PROBLEM DESCRIPTION: Before copying, set the pictures aside; then repeat every line below verbatim.

[Items from a dataset]

────

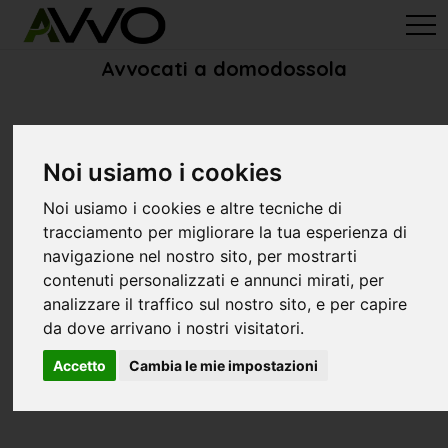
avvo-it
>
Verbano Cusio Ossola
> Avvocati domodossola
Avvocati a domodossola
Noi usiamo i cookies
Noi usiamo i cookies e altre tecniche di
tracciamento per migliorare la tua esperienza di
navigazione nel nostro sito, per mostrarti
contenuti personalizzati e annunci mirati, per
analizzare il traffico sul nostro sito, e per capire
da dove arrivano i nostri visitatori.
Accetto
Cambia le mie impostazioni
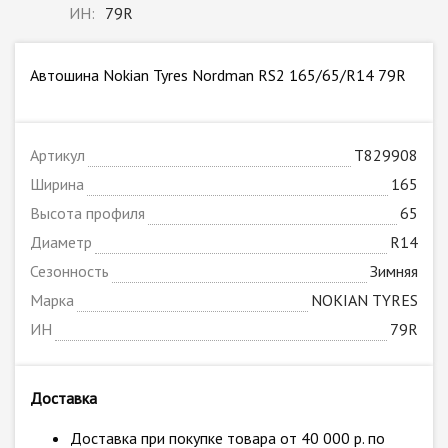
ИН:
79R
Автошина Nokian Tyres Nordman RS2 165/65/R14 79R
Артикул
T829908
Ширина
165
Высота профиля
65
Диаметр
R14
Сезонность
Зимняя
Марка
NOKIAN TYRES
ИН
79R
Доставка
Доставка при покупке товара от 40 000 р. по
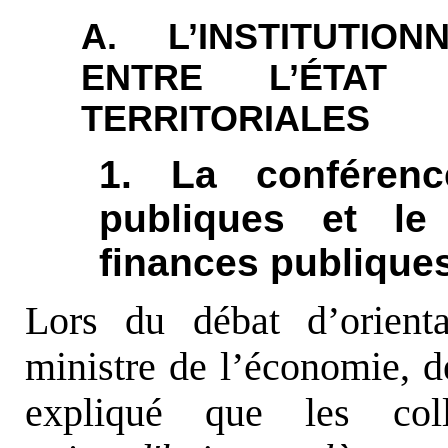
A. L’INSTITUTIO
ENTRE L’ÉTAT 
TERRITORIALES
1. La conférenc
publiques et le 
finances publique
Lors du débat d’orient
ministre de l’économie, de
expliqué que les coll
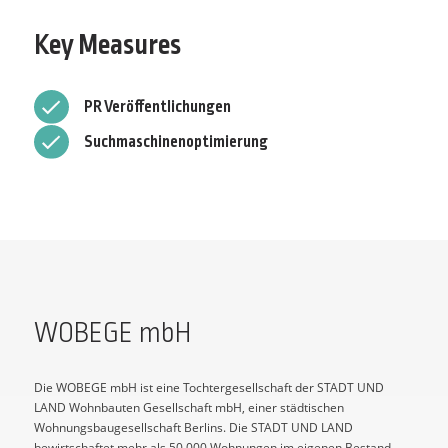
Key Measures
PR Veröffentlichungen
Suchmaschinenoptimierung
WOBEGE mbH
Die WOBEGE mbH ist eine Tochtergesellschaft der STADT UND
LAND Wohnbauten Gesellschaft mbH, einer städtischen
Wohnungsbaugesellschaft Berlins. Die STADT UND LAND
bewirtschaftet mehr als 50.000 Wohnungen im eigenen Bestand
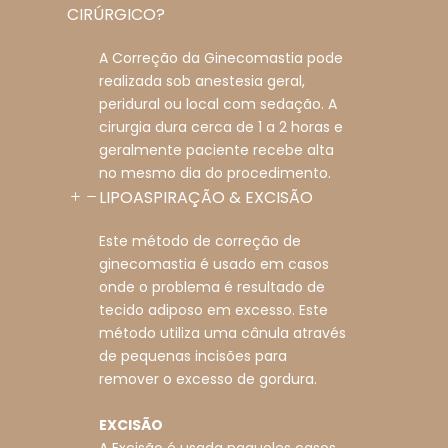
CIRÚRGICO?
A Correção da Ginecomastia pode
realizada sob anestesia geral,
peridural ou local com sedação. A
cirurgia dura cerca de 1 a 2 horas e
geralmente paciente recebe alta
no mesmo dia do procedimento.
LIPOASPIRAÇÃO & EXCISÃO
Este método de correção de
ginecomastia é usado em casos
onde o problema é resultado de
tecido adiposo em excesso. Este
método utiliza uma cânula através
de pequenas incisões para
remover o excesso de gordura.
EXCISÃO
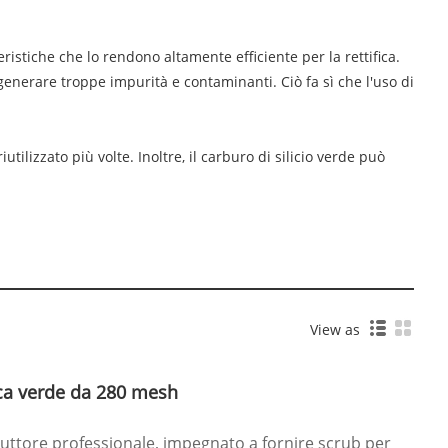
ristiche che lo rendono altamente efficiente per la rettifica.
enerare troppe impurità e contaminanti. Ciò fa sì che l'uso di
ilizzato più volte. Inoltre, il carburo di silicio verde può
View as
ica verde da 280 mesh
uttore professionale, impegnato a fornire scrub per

────

REPLY TO THE EXERCISE:
avvo-it
>
Verbano Cusio Ossola
> Avvocati domodossola
Avvocati a domodossola
Noi usiamo i cookies
Noi usiamo i cookies e altre tecniche di
tracciamento per migliorare la tua esperienza di
navigazione nel nostro sito, per mostrarti
contenuti personalizzati e annunci mirati, per
analizzare il traffico sul nostro sito, e per capire
da dove arrivano i nostri visitatori.
Accetto
Cambia le mie impostazioni
ИН:
79R
Автошина Nokian Tyres Nordman RS2 165/65/R14 79R
Артикул
T829908
Ширина
165
Высота профиля
65
Диаметр
R14
Сезонность
Зимняя
Марка
NOKIAN TYRES
ИН
79R
Доставка
Доставка при покупке товара от 40 000 р. по
A. L’INSTITUTIO
ENTRE L’ÉTAT 
TERRITORIALES
1. La conférenc
publiques et le 
finances publique
Lors du débat d’orient
ministre de l’économie, de
expliqué que les coll
Key Measures
PR Veröffentlichungen
Suchmaschinenoptimierung
WOBEGE mbH
Die WOBEGE mbH ist eine Tochtergesellschaft der STADT UND
LAND Wohnbauten Gesellschaft mbH, einer städtischen
Wohnungsbaugesellschaft Berlins. Die STADT UND LAND
bewirtschaftet mehr als 50.000 Wohnungen im eigenen Bestand
CIRÚRGICO?
A Correção da Ginecomastia pode
realizada sob anestesia geral,
peridural ou local com sedação. A
cirurgia dura cerca de 1 a 2 horas e
geralmente paciente recebe alta
no mesmo dia do procedimento.
LIPOASPIRAÇÃO & EXCISÃO
Este método de correção de
ginecomastia é usado em casos
onde o problema é resultado de
tecido adiposo em excesso. Este
método utiliza uma cânula através
de pequenas incisões para
remover o excesso de gordura.
EXCISÃO
ristiche che lo rendono altamente efficiente per la rettifica.
enerare troppe impurità e contaminanti. Ciò fa sì che l'uso di
ilizzato più volte. Inoltre, il carburo di silicio verde può
View as
ica verde da 280 mesh
uttore professionale, impegnato a fornire scrub per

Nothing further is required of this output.